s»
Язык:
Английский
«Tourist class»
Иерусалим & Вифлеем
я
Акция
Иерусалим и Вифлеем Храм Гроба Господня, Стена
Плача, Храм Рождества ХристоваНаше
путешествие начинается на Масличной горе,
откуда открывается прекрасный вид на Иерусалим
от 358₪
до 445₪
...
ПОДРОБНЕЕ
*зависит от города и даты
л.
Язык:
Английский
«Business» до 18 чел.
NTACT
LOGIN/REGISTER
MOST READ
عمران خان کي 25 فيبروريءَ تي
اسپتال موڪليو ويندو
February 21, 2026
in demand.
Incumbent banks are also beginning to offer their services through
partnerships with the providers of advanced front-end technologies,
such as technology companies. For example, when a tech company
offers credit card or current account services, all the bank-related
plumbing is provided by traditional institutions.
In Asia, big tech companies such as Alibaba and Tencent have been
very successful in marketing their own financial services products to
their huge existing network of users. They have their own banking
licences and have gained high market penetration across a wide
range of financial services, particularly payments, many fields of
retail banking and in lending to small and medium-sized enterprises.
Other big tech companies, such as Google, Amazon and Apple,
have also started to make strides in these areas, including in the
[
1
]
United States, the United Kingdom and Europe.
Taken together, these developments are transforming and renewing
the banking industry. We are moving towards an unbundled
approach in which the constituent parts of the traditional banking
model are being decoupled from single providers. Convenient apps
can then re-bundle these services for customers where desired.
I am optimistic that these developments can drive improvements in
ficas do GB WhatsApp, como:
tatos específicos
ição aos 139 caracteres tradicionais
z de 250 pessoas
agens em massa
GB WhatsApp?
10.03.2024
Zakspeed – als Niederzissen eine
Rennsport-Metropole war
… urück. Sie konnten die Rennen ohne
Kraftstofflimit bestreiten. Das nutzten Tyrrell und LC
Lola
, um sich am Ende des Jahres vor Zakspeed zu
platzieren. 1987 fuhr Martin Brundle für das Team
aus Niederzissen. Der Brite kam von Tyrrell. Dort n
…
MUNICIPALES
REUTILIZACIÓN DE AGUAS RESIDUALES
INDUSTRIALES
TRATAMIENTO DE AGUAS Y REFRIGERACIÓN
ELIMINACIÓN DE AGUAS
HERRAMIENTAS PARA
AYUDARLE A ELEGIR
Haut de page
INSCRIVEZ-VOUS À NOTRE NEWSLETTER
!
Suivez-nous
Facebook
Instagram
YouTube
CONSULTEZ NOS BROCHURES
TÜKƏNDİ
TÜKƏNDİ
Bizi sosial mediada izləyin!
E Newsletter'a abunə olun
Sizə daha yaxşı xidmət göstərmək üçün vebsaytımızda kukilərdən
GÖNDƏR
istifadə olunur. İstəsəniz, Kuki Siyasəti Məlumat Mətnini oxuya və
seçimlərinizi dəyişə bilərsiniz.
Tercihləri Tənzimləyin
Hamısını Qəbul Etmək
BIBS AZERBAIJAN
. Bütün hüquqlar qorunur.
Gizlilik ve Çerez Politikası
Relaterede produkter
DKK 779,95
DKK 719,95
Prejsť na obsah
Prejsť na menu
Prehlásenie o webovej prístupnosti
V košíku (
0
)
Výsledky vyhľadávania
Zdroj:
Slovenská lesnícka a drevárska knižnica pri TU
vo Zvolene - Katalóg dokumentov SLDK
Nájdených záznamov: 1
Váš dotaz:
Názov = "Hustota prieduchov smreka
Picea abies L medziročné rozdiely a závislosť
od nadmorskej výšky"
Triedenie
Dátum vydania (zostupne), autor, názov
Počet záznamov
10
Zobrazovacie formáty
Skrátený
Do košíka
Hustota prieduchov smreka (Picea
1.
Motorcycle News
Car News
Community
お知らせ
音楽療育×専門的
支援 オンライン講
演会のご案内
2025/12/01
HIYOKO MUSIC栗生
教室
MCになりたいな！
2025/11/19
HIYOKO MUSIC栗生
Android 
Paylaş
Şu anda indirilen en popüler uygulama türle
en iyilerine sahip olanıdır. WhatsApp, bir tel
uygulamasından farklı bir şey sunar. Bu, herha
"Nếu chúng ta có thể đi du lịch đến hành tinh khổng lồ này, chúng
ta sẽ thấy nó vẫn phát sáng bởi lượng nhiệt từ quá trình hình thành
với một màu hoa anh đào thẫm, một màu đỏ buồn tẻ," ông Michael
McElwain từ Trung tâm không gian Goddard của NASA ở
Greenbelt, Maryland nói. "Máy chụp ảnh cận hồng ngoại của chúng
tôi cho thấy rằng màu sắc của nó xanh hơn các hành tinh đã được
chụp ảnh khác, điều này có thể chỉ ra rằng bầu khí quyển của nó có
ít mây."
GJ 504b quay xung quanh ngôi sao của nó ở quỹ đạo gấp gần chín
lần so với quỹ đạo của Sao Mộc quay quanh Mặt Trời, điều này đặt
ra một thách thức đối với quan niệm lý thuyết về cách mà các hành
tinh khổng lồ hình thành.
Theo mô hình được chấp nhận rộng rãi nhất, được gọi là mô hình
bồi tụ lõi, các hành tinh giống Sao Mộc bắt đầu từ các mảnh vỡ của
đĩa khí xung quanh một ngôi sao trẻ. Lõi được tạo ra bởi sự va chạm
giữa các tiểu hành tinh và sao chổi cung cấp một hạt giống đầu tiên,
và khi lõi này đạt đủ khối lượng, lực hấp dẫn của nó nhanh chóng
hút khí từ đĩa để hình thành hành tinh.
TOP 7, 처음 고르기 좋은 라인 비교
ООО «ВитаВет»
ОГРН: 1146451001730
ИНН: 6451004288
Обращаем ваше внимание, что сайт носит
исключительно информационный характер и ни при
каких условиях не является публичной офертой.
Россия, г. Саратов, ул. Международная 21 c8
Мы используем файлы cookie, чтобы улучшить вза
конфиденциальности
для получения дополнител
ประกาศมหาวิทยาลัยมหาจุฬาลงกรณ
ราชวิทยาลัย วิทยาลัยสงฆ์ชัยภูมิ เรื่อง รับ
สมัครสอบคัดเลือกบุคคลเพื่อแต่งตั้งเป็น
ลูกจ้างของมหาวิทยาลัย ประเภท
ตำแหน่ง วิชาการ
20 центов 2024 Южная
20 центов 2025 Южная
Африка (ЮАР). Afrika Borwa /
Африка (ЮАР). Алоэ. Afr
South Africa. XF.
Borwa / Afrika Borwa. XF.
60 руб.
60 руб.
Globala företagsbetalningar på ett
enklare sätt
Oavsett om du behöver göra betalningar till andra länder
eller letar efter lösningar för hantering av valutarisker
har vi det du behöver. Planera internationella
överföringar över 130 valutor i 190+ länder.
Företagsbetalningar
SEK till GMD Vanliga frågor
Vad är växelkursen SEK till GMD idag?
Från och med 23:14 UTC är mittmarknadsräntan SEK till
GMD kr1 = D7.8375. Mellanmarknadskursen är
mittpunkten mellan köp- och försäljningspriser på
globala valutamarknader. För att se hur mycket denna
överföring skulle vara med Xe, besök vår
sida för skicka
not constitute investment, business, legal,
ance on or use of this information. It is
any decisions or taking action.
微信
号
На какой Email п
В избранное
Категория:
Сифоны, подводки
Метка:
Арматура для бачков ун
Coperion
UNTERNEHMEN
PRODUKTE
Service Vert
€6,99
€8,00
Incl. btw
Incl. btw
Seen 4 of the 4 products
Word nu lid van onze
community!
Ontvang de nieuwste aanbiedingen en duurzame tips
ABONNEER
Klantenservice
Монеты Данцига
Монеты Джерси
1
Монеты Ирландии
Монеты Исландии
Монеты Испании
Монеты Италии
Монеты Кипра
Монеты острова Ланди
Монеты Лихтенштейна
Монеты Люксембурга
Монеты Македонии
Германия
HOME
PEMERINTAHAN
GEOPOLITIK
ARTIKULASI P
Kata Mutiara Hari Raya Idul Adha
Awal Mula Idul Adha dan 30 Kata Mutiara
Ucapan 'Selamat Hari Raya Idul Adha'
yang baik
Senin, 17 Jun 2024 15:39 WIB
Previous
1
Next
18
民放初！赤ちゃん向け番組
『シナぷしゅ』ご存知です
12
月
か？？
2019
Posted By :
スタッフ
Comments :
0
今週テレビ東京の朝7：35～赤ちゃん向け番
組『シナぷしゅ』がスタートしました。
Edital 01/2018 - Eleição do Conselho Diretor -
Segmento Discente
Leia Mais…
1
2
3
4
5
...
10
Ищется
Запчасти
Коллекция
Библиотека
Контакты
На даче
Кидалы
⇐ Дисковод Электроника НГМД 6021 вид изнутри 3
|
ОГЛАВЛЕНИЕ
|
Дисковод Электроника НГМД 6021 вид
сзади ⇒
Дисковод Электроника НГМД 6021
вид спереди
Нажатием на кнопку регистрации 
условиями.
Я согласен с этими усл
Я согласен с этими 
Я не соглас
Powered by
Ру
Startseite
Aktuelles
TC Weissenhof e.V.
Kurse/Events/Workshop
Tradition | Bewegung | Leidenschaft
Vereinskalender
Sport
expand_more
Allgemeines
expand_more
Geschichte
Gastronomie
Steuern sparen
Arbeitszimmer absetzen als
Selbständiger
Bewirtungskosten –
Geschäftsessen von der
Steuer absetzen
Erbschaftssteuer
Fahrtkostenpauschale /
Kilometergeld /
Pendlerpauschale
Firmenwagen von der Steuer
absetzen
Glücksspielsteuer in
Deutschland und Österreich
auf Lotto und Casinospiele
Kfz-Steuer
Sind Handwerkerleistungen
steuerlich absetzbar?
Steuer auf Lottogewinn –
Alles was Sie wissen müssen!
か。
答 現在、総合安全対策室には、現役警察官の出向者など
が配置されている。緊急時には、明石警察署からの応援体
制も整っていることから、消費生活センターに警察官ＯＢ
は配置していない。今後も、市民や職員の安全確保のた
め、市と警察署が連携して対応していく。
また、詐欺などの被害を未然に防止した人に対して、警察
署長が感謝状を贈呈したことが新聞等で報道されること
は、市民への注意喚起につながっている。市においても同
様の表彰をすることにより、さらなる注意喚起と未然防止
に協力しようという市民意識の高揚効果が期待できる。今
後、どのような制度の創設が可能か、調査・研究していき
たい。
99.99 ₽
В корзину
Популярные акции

********************

Assignment :: In the records, count every line that includes "záznamov" and give the count alone.

Solution to this exercise :: 2